- **Task brief**: Using the forum thread about banning organized religion, decide whether each statement agrees with it, and answer yes or no for each, quoting the deciding words: 1. Rev. Orr identifies as an Anglican. 2. Sleeperservice wants people barred from worshipping even in their own homes. 3. Malle Babbe says securing clean water during a cholera epidemic would help more than witch-burning.

- **Provided text**:
— start —

Really, its the fanatics we could all do without, not what they are fanatical about.


At this point I would throw in a reference to Robert Anton Wilson's New Inquisition as it applies perfectly to this statement.

And someone has to acknowledge haus's response. That has to be one of the best posts on barbelith, sensitive, non-confrontational, brilliant.
 
 
Sleeperservice
14:34 / 26.10.02
While the original post may be a bit OTT I have to agree really. Even most 'nice' christians refuse the recognise the relationships of many people on this board in any way other than disgust, fear, hate or, at best, pity. And yet we're supposed to do what? Turn the other cheek? Bend over & take it like a man?

The arguement about it being bad people that kill & hate, not religion, is begining to wear just a bit thin. Having organised religions seems to give these people a focus for their hate & violence that I'm not sure would be expressed otherwise. So lets take that focus away. Organised religion is, afterall, just an early form of government that has hung around *far* too long...

So yes. Ban organised religion. Worship who you like in your own home. But it stops there. Enough is enough.
 
 
Rev. Orr
15:24 / 26.10.02
Any thoughts as how to get around that pesky right to free assembly in the US? It's all getting a little 'don't ask, don't tell', sleeperservice. "Look, we don't mind that you're religious, but could you not mention it and pretend that you're normal around us right thinking people".

I'm no fan of organised religion and as an Anglican I think the best thing that could happen to my church in this country would be disestablishment. I'm not going to try and deny that some indefensible actions are done in the name of religion, but are we calling religion to account for its actions or denying its right to exist? The former is useful, even necessary, the latter is just as worrying as the bigotry being condemned. Like lynching racists, declaring people of faith to be anaethema isn't the answer.
 
 
schwantz
21:50 / 29.10.02
Interesting on-topic article at:

http://www.nybooks.com/articles/15798
 
 
Malle Babbe
13:52 / 30.10.02
[quote]Note that a fanatical devotion to the scientific process is functionally no different from fanatical devotion to religion.[/quote]

While such activities as eugenics does give creedence to your argument, if I am living in the middle of somewhere in the midst of a cholera epidemic, securing a clean water supply will do me a lot more good than witch-burning.

I think the big frustration is the fact that religious people, whether laity or clergy, state that their belief system is what enforces an orderly society, and is the only thing that will keep themselves and other people from chopping off their neighbors' heads and rutting in the streets, while at the same time wringing their hands uselessly when their brothers in faith use their chosen creed to do just that.
 
 
Pepsi Max
14:13 / 30.10.02
Anyone up for an anti-religion jihad?

Yeah, let's start those bloody atheists and fanatical agnostics. I say chase those intolerant bastards out of town.

It's the only language they understand.
 
 
The Natural Way
14:14 / 30.10.02
Oh look it's the "religious people" beast...

Aaargh! Run!
 
 
Regrettable Juvenilia
14:55 / 30.10.02
religious people, whether laity or clergy, state that their belief system is what enforces an orderly society

Wot, all of them? Good to know.

— end —

- **Dataset content**:
— start —

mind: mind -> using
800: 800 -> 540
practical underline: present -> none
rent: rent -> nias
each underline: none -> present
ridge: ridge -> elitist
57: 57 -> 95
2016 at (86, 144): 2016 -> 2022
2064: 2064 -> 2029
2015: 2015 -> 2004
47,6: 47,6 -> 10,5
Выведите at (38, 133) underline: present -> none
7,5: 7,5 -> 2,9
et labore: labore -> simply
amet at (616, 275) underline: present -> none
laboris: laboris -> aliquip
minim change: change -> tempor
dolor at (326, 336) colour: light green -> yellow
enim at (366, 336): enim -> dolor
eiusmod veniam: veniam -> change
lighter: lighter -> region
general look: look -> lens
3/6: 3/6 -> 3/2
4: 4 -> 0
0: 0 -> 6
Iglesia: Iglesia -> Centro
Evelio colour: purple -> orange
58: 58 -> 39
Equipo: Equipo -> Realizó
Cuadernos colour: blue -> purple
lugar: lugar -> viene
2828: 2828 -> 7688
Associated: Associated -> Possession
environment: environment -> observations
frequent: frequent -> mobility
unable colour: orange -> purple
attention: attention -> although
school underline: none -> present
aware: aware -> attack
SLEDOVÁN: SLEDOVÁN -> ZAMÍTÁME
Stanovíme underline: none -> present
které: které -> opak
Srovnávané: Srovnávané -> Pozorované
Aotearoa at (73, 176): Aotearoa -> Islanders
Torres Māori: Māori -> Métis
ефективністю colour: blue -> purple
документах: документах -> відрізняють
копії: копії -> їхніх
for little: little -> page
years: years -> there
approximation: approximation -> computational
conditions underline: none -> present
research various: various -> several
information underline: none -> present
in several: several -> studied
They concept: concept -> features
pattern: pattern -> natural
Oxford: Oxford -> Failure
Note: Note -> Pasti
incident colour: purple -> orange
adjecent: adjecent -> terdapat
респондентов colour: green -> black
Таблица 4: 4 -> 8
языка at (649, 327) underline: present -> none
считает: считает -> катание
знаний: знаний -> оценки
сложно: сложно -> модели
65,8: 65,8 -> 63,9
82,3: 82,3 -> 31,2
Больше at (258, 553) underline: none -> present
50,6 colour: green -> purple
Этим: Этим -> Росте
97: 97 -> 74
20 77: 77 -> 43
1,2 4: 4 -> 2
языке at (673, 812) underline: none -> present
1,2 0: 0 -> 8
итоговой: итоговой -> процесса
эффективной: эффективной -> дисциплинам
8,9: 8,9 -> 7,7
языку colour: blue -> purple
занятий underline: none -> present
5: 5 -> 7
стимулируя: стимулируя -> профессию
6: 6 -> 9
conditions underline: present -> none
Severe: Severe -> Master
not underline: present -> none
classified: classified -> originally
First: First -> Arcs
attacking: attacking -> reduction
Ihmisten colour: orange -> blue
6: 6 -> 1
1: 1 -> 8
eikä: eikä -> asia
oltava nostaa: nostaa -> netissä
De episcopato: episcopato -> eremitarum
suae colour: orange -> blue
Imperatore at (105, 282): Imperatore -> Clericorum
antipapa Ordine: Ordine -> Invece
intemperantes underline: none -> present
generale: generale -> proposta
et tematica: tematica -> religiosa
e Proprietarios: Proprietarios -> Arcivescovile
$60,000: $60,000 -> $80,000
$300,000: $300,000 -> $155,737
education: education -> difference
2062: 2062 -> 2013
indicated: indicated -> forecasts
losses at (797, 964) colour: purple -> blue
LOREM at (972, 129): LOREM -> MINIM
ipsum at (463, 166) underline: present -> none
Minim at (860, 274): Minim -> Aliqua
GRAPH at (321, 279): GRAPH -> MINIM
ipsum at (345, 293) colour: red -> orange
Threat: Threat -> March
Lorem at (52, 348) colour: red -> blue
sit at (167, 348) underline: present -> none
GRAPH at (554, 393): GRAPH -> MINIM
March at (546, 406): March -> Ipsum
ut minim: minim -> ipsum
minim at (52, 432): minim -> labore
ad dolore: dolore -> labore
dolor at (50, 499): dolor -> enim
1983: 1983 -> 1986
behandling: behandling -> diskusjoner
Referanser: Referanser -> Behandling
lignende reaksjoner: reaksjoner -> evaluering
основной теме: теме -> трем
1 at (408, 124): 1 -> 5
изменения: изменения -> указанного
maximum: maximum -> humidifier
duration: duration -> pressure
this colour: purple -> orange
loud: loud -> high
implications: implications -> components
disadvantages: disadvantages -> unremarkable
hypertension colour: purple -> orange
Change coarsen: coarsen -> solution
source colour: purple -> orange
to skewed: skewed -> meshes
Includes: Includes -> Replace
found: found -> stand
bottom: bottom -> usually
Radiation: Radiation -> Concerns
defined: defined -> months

— end —

- **Answer for the task**:
1. Yes: "as an Anglican I think the best thing that could happen to my church in this country would be disestablishment."
2. No: "Worship who you like in your own home. But it stops there."
3. Yes: "securing a clean water supply will do me a lot more good than witch-burning."